The Phoenix Cement Company, headquartered in Phoenix, operates a cement plant in Clarkdale in the U.S. state of Arizona. Built in 1959 by the American Cement Company to make cement for the construction of the Glen Canyon Dam on the Colorado River, the Clarkdale plant produces Portland cement, fly ash, and gypsum for a regional market.

The first load of cement for the dam left Clarkdale by truck in October 1959, and shipments continued for nearly five years. North of Flagstaff, the trucks in the early years traveled on an unpaved road to Page, where the dam was being built. A truck loaded with cement left the Clarkdale plant every 15 minutes until the dam was finished in July 1964.

Plans called for the plant to close after the dam was completed, but other projects materialized. Instead of decommissioning the plant, the owners expanded it by one-third in 1961, and it has since become the main source of cement for northern Arizona and Phoenix.

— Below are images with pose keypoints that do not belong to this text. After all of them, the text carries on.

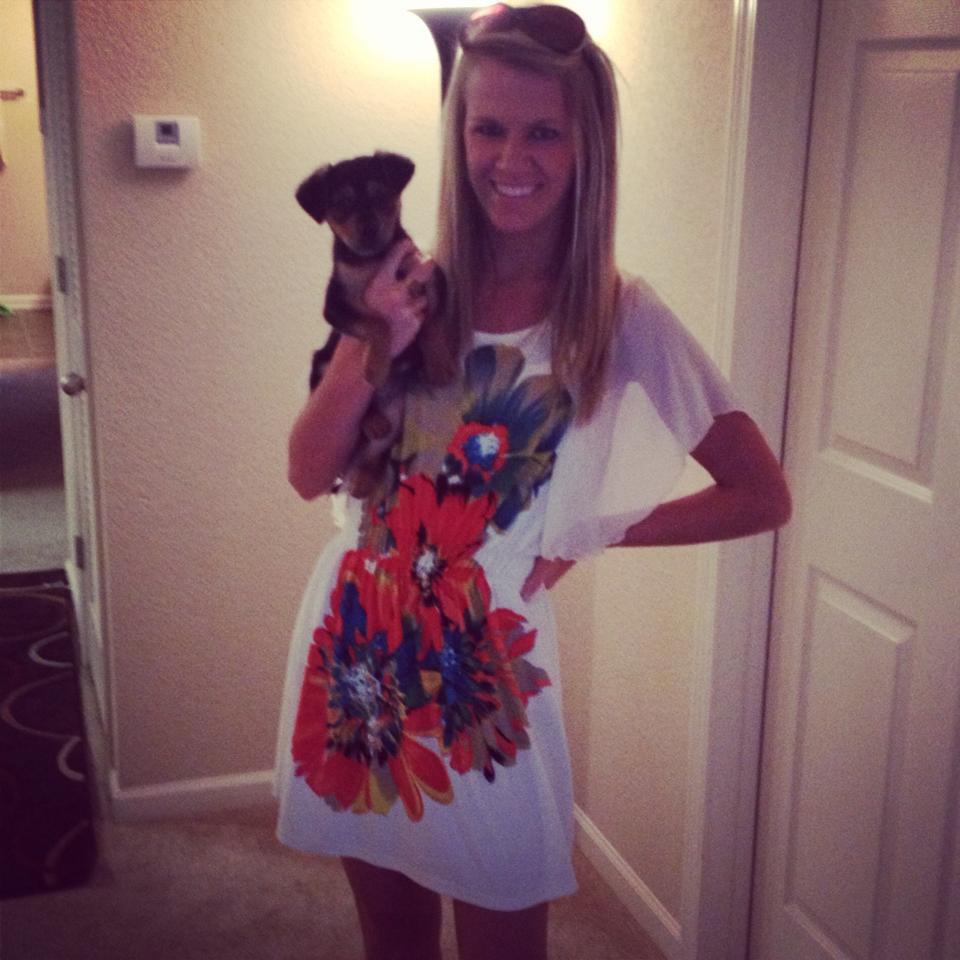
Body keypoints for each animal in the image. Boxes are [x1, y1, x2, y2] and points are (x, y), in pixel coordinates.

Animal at [295, 151, 451, 498]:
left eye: (381, 194)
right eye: (341, 203)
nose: (368, 229)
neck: (373, 260)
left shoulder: (428, 277)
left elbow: (434, 320)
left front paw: (439, 366)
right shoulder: (336, 307)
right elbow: (377, 322)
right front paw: (375, 367)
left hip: (399, 411)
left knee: (378, 450)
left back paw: (367, 476)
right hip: (321, 365)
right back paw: (370, 419)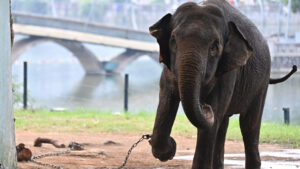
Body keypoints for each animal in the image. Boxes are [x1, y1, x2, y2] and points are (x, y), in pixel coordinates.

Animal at [148, 0, 298, 168]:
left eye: (214, 47)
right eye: (173, 40)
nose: (205, 107)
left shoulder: (228, 72)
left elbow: (213, 116)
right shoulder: (168, 70)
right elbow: (166, 99)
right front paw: (169, 148)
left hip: (262, 81)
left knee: (248, 124)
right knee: (223, 125)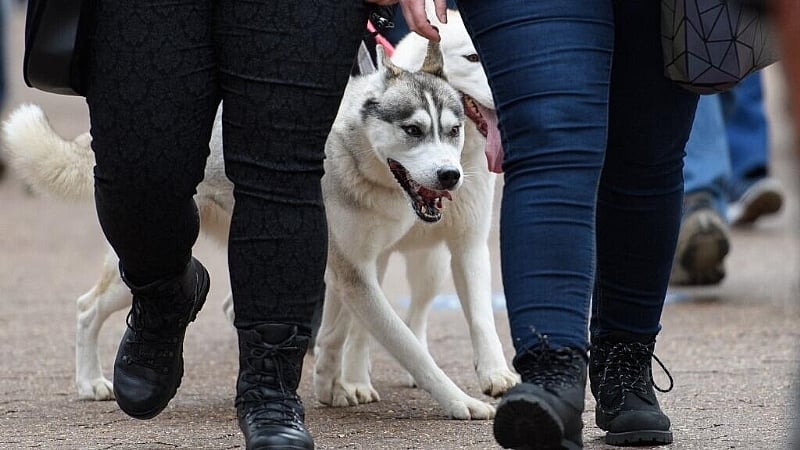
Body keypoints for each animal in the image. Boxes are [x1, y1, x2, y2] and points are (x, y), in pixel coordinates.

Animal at [0, 9, 516, 418]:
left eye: (452, 131)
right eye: (413, 130)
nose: (451, 175)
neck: (354, 157)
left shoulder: (352, 268)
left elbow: (339, 331)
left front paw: (330, 385)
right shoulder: (355, 272)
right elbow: (407, 348)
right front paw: (459, 401)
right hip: (145, 248)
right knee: (87, 306)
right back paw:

In 2002, the company added a new kiln system and a 418 ft tall pre-heater tower, and since then has upgraded the plant in other ways. Company officials estimate that the raw materials in the area can supply the plant for another 150 years.

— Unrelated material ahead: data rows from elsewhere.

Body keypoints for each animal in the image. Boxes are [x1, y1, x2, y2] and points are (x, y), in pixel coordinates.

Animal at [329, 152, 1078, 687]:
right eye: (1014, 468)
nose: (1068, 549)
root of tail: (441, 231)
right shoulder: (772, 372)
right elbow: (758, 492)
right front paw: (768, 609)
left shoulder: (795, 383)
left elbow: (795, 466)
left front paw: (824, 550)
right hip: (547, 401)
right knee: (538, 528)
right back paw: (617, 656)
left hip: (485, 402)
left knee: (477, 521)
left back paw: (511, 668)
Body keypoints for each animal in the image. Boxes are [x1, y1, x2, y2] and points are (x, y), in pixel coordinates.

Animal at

Although its name has remained constant, the company has had several owners. It was a division of Amcord from 1973 to 1979 and of Gifford-Hill from 1979 through 1987. Since then, the Salt River Pima–Maricopa Indian Community has owned the company and the plant. In 2003, the company's sales activities were combined with those of Salt River Sand and Rock under the name Salt River Materials Group (SRMG).